[AVAILABLE DATA — start]

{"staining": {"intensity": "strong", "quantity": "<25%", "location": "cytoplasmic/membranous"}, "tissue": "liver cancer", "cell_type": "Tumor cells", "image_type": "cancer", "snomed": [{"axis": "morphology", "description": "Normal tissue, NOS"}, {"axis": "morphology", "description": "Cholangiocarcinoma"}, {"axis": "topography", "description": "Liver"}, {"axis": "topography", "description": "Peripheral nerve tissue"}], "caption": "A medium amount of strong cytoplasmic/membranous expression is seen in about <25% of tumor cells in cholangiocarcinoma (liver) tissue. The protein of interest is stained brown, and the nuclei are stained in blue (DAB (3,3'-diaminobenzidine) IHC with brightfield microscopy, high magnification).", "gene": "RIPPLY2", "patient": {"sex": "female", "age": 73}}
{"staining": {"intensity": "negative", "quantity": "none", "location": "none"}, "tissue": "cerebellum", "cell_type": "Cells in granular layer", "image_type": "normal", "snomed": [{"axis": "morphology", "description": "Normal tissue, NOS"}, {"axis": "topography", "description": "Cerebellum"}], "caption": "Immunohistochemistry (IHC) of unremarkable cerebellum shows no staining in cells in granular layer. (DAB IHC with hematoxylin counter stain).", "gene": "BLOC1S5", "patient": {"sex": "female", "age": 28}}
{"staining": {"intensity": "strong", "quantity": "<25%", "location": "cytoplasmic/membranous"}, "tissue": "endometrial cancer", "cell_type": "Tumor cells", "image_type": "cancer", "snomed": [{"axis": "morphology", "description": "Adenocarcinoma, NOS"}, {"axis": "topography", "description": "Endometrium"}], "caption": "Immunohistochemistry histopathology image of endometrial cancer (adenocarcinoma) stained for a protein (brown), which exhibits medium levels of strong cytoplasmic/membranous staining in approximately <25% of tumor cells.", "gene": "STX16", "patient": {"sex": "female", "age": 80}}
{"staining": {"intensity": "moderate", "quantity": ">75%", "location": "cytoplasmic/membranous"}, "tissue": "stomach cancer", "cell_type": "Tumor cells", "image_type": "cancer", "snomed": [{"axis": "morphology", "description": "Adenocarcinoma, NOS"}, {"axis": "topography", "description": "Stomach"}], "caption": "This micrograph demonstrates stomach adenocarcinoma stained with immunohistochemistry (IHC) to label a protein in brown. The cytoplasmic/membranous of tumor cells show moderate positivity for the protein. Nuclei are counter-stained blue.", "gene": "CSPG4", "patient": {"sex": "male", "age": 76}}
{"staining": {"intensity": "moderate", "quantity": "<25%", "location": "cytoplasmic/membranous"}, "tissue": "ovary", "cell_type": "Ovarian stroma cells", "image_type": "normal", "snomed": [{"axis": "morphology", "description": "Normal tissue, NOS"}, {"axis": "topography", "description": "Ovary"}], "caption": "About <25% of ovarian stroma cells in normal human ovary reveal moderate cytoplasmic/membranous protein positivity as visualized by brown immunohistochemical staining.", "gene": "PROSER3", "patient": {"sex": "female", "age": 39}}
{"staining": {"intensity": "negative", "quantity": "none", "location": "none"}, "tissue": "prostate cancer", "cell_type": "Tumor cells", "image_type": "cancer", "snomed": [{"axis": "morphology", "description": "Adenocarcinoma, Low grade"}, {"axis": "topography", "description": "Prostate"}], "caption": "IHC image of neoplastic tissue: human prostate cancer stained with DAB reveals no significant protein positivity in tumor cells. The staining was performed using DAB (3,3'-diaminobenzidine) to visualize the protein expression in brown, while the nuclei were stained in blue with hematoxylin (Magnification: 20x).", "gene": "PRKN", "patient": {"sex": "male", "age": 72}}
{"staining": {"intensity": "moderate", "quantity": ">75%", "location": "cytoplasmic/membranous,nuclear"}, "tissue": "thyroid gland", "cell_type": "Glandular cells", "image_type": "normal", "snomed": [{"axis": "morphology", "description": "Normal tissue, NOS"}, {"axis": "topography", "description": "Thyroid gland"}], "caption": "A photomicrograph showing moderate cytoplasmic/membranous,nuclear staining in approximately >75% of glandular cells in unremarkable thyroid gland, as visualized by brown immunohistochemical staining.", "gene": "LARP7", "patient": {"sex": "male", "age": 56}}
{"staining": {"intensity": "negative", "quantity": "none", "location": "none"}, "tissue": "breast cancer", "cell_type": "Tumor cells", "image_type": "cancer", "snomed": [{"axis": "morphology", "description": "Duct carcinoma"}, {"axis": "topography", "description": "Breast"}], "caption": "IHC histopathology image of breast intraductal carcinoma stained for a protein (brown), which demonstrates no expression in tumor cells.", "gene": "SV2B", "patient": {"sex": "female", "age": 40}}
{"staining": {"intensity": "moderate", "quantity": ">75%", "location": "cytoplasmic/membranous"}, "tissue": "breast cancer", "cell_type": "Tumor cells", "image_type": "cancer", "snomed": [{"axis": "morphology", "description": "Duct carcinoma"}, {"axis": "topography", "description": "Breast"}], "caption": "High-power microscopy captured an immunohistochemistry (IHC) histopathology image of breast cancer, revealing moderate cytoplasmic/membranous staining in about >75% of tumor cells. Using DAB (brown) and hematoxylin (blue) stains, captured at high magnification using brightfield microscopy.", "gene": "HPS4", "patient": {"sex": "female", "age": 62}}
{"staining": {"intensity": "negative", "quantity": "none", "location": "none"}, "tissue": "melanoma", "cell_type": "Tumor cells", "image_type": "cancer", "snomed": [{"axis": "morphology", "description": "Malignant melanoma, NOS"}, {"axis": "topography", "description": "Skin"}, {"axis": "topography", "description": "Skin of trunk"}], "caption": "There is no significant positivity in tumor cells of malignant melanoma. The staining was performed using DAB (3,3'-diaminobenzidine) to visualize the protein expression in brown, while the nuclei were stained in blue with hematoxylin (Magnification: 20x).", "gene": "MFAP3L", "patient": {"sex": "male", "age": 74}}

[AVAILABLE DATA — finish]

> _WHAT THIS TASK INVOLVES_:
I would like you to output every record exactly as written.

> _EXERCISE RESULT_:
{"staining": {"intensity": "strong", "quantity": "<25%", "location": "cytoplasmic/membranous"}, "tissue": "liver cancer", "cell_type": "Tumor cells", "image_type": "cancer", "snomed": [{"axis": "morphology", "description": "Normal tissue, NOS"}, {"axis": "morphology", "description": "Cholangiocarcinoma"}, {"axis": "topography", "description": "Liver"}, {"axis": "topography", "description": "Peripheral nerve tissue"}], "caption": "A medium amount of strong cytoplasmic/membranous expression is seen in about <25% of tumor cells in cholangiocarcinoma (liver) tissue. The protein of interest is stained brown, and the nuclei are stained in blue (DAB (3,3'-diaminobenzidine) IHC with brightfield microscopy, high magnification).", "gene": "RIPPLY2", "patient": {"sex": "female", "age": 73}}
{"staining": {"intensity": "negative", "quantity": "none", "location": "none"}, "tissue": "cerebellum", "cell_type": "Cells in granular layer", "image_type": "normal", "snomed": [{"axis": "morphology", "description": "Normal tissue, NOS"}, {"axis": "topography", "description": "Cerebellum"}], "caption": "Immunohistochemistry (IHC) of unremarkable cerebellum shows no staining in cells in granular layer. (DAB IHC with hematoxylin counter stain).", "gene": "BLOC1S5", "patient": {"sex": "female", "age": 28}}
{"staining": {"intensity": "strong", "quantity": "<25%", "location": "cytoplasmic/membranous"}, "tissue": "endometrial cancer", "cell_type": "Tumor cells", "image_type": "cancer", "snomed": [{"axis": "morphology", "description": "Adenocarcinoma, NOS"}, {"axis": "topography", "description": "Endometrium"}], "caption": "Immunohistochemistry histopathology image of endometrial cancer (adenocarcinoma) stained for a protein (brown), which exhibits medium levels of strong cytoplasmic/membranous staining in approximately <25% of tumor cells.", "gene": "STX16", "patient": {"sex": "female", "age": 80}}
{"staining": {"intensity": "moderate", "quantity": ">75%", "location": "cytoplasmic/membranous"}, "tissue": "stomach cancer", "cell_type": "Tumor cells", "image_type": "cancer", "snomed": [{"axis": "morphology", "description": "Adenocarcinoma, NOS"}, {"axis": "topography", "description": "Stomach"}], "caption": "This micrograph demonstrates stomach adenocarcinoma stained with immunohistochemistry (IHC) to label a protein in brown. The cytoplasmic/membranous of tumor cells show moderate positivity for the protein. Nuclei are counter-stained blue.", "gene": "CSPG4", "patient": {"sex": "male", "age": 76}}
{"staining": {"intensity": "moderate", "quantity": "<25%", "location": "cytoplasmic/membranous"}, "tissue": "ovary", "cell_type": "Ovarian stroma cells", "image_type": "normal", "snomed": [{"axis": "morphology", "description": "Normal tissue, NOS"}, {"axis": "topography", "description": "Ovary"}], "caption": "About <25% of ovarian stroma cells in normal human ovary reveal moderate cytoplasmic/membranous protein positivity as visualized by brown immunohistochemical staining.", "gene": "PROSER3", "patient": {"sex": "female", "age": 39}}
{"staining": {"intensity": "negative", "quantity": "none", "location": "none"}, "tissue": "prostate cancer", "cell_type": "Tumor cells", "image_type": "cancer", "snomed": [{"axis": "morphology", "description": "Adenocarcinoma, Low grade"}, {"axis": "topography", "description": "Prostate"}], "caption": "IHC image of neoplastic tissue: human prostate cancer stained with DAB reveals no significant protein positivity in tumor cells. The staining was performed using DAB (3,3'-diaminobenzidine) to visualize the protein expression in brown, while the nuclei were stained in blue with hematoxylin (Magnification: 20x).", "gene": "PRKN", "patient": {"sex": "male", "age": 72}}
{"staining": {"intensity": "moderate", "quantity": ">75%", "location": "cytoplasmic/membranous,nuclear"}, "tissue": "thyroid gland", "cell_type": "Glandular cells", "image_type": "normal", "snomed": [{"axis": "morphology", "description": "Normal tissue, NOS"}, {"axis": "topography", "description": "Thyroid gland"}], "caption": "A photomicrograph showing moderate cytoplasmic/membranous,nuclear staining in approximately >75% of glandular cells in unremarkable thyroid gland, as visualized by brown immunohistochemical staining.", "gene": "LARP7", "patient": {"sex": "male", "age": 56}}
{"staining": {"intensity": "negative", "quantity": "none", "location": "none"}, "tissue": "breast cancer", "cell_type": "Tumor cells", "image_type": "cancer", "snomed": [{"axis": "morphology", "description": "Duct carcinoma"}, {"axis": "topography", "description": "Breast"}], "caption": "IHC histopathology image of breast intraductal carcinoma stained for a protein (brown), which demonstrates no expression in tumor cells.", "gene": "SV2B", "patient": {"sex": "female", "age": 40}}
{"staining": {"intensity": "moderate", "quantity": ">75%", "location": "cytoplasmic/membranous"}, "tissue": "breast cancer", "cell_type": "Tumor cells", "image_type": "cancer", "snomed": [{"axis": "morphology", "description": "Duct carcinoma"}, {"axis": "topography", "description": "Breast"}], "caption": "High-power microscopy captured an immunohistochemistry (IHC) histopathology image of breast cancer, revealing moderate cytoplasmic/membranous staining in about >75% of tumor cells. Using DAB (brown) and hematoxylin (blue) stains, captured at high magnification using brightfield microscopy.", "gene": "HPS4", "patient": {"sex": "female", "age": 62}}
{"staining": {"intensity": "negative", "quantity": "none", "location": "none"}, "tissue": "melanoma", "cell_type": "Tumor cells", "image_type": "cancer", "snomed": [{"axis": "morphology", "description": "Malignant melanoma, NOS"}, {"axis": "topography", "description": "Skin"}, {"axis": "topography", "description": "Skin of trunk"}], "caption": "There is no significant positivity in tumor cells of malignant melanoma. The staining was performed using DAB (3,3'-diaminobenzidine) to visualize the protein expression in brown, while the nuclei were stained in blue with hematoxylin (Magnification: 20x).", "gene": "MFAP3L", "patient": {"sex": "male", "age": 74}}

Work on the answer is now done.